[[ Data for the task open ]]

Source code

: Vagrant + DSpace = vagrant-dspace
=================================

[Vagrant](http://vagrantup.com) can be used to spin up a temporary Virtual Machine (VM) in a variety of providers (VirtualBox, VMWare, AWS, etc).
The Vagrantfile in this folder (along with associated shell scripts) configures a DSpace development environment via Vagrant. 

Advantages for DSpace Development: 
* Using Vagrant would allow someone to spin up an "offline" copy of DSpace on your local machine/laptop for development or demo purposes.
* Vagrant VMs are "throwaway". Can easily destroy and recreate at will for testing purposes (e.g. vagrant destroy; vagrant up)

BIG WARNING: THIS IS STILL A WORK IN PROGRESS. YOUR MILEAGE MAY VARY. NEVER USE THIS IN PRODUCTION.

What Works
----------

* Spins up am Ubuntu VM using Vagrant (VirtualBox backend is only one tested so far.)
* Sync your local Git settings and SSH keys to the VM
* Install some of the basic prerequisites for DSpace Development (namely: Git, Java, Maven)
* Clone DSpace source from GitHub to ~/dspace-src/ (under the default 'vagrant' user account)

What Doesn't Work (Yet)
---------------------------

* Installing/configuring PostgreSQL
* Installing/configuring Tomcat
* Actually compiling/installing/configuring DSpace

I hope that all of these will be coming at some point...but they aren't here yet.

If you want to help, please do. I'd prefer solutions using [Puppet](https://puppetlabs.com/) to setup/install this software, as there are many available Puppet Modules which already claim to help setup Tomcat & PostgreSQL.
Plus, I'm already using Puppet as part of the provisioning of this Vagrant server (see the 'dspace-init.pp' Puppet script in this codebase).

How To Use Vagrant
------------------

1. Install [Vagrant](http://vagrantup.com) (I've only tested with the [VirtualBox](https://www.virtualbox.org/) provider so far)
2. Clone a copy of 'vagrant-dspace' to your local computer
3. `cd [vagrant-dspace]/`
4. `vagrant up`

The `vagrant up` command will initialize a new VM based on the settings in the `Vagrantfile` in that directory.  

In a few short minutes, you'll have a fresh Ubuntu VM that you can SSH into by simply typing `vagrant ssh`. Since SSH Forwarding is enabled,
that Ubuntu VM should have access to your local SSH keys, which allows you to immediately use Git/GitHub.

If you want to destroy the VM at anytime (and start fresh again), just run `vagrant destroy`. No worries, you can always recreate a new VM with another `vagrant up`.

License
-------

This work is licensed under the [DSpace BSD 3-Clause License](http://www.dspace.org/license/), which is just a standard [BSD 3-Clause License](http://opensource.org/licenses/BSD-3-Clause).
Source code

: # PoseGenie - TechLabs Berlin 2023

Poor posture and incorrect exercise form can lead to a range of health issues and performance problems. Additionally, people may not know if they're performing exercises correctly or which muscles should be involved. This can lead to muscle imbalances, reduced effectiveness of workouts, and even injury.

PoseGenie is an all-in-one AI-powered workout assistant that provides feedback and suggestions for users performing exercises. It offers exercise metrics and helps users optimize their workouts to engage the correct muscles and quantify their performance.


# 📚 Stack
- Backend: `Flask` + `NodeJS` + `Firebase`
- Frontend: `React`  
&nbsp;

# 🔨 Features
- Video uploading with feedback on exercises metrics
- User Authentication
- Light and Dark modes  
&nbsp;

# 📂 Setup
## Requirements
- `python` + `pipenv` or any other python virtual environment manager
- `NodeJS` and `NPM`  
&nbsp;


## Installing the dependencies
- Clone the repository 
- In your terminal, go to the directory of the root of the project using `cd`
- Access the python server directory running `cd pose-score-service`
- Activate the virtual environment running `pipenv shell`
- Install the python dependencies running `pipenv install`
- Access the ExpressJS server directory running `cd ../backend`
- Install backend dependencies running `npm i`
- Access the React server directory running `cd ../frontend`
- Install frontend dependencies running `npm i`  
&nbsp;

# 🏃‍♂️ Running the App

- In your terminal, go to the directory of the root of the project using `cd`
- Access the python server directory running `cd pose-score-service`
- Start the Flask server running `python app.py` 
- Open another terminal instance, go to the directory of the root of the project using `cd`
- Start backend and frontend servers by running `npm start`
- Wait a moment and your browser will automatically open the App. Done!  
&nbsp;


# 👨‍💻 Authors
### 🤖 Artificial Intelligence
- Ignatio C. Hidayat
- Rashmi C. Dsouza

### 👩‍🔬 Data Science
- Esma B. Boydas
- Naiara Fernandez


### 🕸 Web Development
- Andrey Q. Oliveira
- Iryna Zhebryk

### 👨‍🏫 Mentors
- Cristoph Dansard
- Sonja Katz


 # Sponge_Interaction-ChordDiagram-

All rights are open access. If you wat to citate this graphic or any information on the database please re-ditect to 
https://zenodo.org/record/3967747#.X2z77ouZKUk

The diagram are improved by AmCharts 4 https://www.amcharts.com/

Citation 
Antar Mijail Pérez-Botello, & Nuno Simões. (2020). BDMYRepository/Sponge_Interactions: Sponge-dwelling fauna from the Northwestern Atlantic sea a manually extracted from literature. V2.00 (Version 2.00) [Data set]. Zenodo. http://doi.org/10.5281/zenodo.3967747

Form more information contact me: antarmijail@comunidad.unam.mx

[[ Data for the task closed ]]

List every line of the material above that contains the word "information", copying each line in full.

All rights are open access. If you wat to citate this graphic or any information on the database please re-ditect to 
Form more information contact me: antarmijail@comunidad.unam.mx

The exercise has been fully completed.